Gabon : Oligui Nguema veut faire de la souveraineté économique le moteur de l’indépendance
Ressources naturelles, infrastructures, énergie et capital humain au cœur de la nouvelle ambition présidentielle
À l’occasion du 66ᵉ anniversaire de l’indépendance du Gabon, le président Brice Clotaire Oligui Nguema a placé la souveraineté économique au centre de son discours à la Nation. Le chef de l’État défend une nouvelle approche des relations économiques du Gabon : coopérer avec les partenaires étrangers, mais sur la base de rapports qu’il souhaite plus équilibrés, sans dépendance.
« Nous voulons la coopération, des partenariats d’égal à égal et non la dépendance », a-t-il notamment déclaré, en présentant l’indépendance économique comme un levier devant contribuer directement à l’amélioration des conditions de vie des Gabonais.

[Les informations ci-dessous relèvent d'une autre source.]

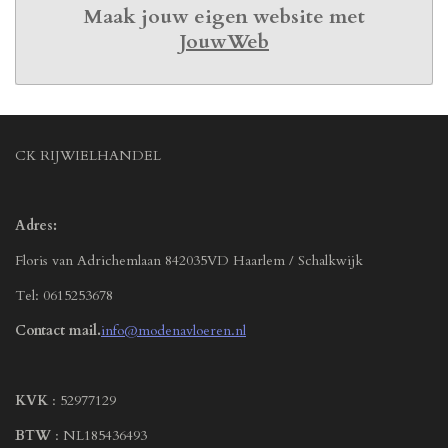
Maak jouw eigen website met
JouwWeb
CK RIJWIELHANDEL
Adres:
Floris van Adrichemlaan 842035VD Haarlem / Schalkwijk
Tel: 0615253678
Contact mail.
info@modenavloeren.nl
KVK
: 52977129
BTW
: NL185436493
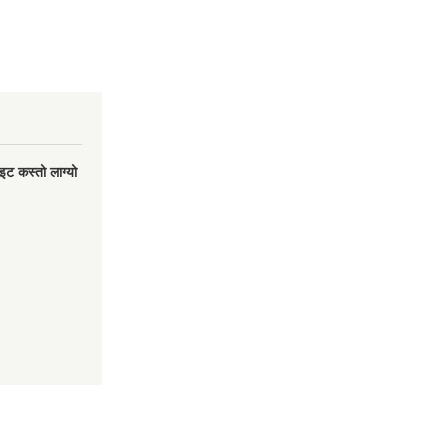
इट कस्तो लाग्यो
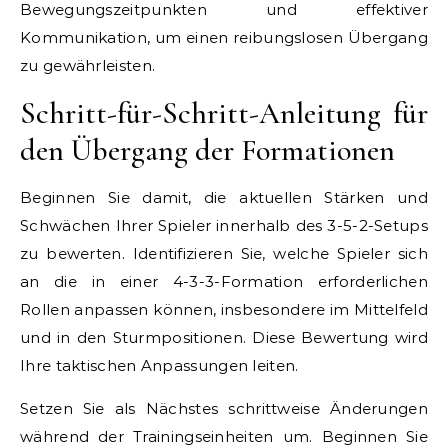
Bewegungszeitpunkten und effektiver
Kommunikation, um einen reibungslosen Übergang
zu gewährleisten.
Schritt-für-Schritt-Anleitung für
den Übergang der Formationen
Beginnen Sie damit, die aktuellen Stärken und
Schwächen Ihrer Spieler innerhalb des 3-5-2-Setups
zu bewerten. Identifizieren Sie, welche Spieler sich
an die in einer 4-3-3-Formation erforderlichen
Rollen anpassen können, insbesondere im Mittelfeld
und in den Sturmpositionen. Diese Bewertung wird
Ihre taktischen Anpassungen leiten.
Setzen Sie als Nächstes schrittweise Änderungen
während der Trainingseinheiten um. Beginnen Sie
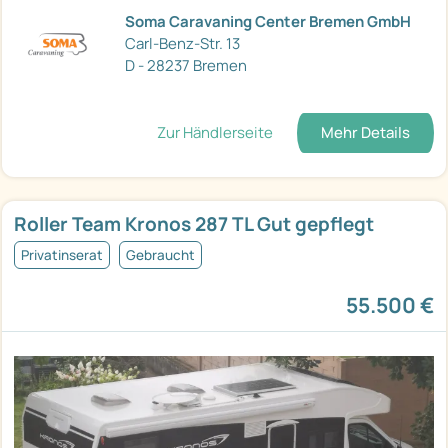
Soma Caravaning Center Bremen GmbH
Carl-Benz-Str. 13
D - 28237 Bremen
Zur Händlerseite
Mehr Details
Roller Team Kronos 287 TL Gut gepflegt
Privatinserat
Gebraucht
55.500 €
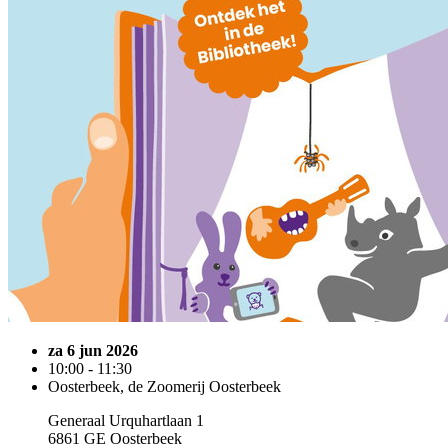
za 6 jun 2026
10:00 - 11:30
Oosterbeek, de Zoomerij Oosterbeek
Generaal Urquhartlaan 1
6861 GE Oosterbeek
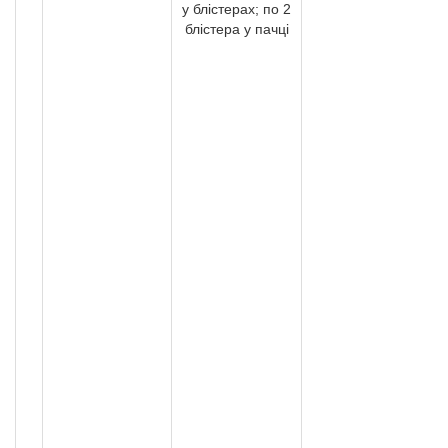
у блістерах; по 2
блістера у пачці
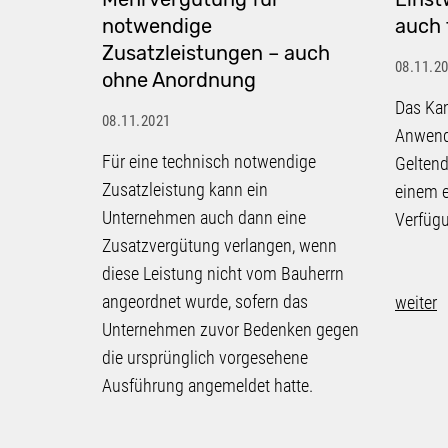
notwendige
auch 
Zusatzleistungen – auch
08.11.2
ohne Anordnung
Das Ka
08.11.2021
Anwend
Für eine technisch notwendige
Gelten
Zusatzleistung kann ein
einem e
Unternehmen auch dann eine
Verfügu
Zusatzvergütung verlangen, wenn
diese Leistung nicht vom Bauherrn
angeordnet wurde, sofern das
weiter
Unternehmen zuvor Bedenken gegen
die ursprünglich vorgesehene
Ausführung angemeldet hatte.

Sortir de la dépendance aux matières premières
Pour le président gabonais, la souveraineté économique passe d’abord par une meilleure maîtrise des richesses nationales. L’économie reste fortement dépendante de quelques matières premières, notamment le pétrole, le manganèse et le bois, qui représentent une part très importante des exportations du pays.
L’ambition affichée est donc de dépasser le modèle consistant principalement à extraire et exporter les ressources brutes. Le gouvernement entend davantage miser sur leur transformation locale afin de créer de la valeur ajoutée, des emplois et de nouvelles opportunités économiques au Gabon.
Cette volonté avait déjà été exprimée par le chef de l’État lors de précédentes interventions, notamment autour de la transformation locale du manganèse, avec l’objectif affiché de renforcer la capacité du Gabon à maîtriser davantage la chaîne de valeur de ses ressources.
Infrastructures et énergie : les piliers de la transformation
La souveraineté économique ne se limite toutefois pas aux ressources minières ou pétrolières. Dans son message à la Nation, Oligui Nguema a également insisté sur la modernisation des infrastructures et le développement du secteur énergétique.
Pour le chef de l’État, disposer d’une énergie suffisante et d’infrastructures modernes constitue une condition indispensable pour soutenir l’activité économique, attirer les investissements et améliorer le quotidien des populations.
Cette stratégie rejoint également la volonté de renforcer la souveraineté numérique du pays. L’inauguration du premier Data Center national, présenté comme une infrastructure permettant notamment d’héberger et de sécuriser localement les données de l’État, des entreprises et des citoyens, illustre cette orientation.
Le capital humain au cœur du projet
Autre priorité affichée : la formation des Gabonais. Le président entend faire du capital humain l’un des principaux moteurs de la transformation économique.
La formation professionnelle et les filières susceptibles de répondre aux besoins du marché de l’emploi doivent ainsi occuper une place plus importante dans la stratégie nationale. L’objectif est de disposer de compétences capables d’accompagner la transformation des ressources, le développement des infrastructures, l’industrialisation et la diversification de l’économie.
La jeunesse apparaît ainsi comme un acteur central de cette ambition : il ne s’agit plus seulement de disposer de ressources naturelles, mais de disposer également des compétences nécessaires pour les valoriser.
Des partenariats, mais à égalité
L’ambition de souveraineté défendue par Oligui Nguema ne signifie pas un retrait du Gabon de la coopération internationale. Bien au contraire, le président revendique une diplomatie économique active, destinée à attirer les investissements et à nouer de nouveaux partenariats.
La différence, selon le discours présidentiel, réside dans la nature de ces relations : le Gabon veut coopérer sans renoncer à la maîtrise de ses intérêts stratégiques.
Cette orientation s’inscrit dans une diplomatie menée depuis plusieurs années à travers l’Afrique, l’Europe, les Amériques et l’Asie, avec la recherche de partenariats présentés comme équilibrés et respectueux de la souveraineté nationale.
Transformer les richesses en prospérité
Derrière cette ambition se trouve finalement une question centrale : comment transformer les importantes ressources naturelles du Gabon en amélioration durable des conditions de vie de sa population ?
Pour Oligui Nguema, la réponse passe par la diversification économique, la transformation locale, l’énergie, les infrastructures, la formation et une meilleure capacité du pays à décider de l’utilisation de ses ressources.
La souveraineté économique apparaît ainsi comme le prolongement de l’indépendance politique : être indépendant ne consisterait plus seulement à disposer d’un territoire et d’institutions, mais aussi à être capable de produire, transformer, investir, former et créer de la valeur sur son propre sol.
Reste désormais à transformer cette ambition présidentielle en résultats concrets et durables pour les ménages, les entreprises et les territoires. C’est à cette condition que la souveraineté économique pourra dépasser le stade du discours pour devenir une réalité quotidienne pour les Gabonais.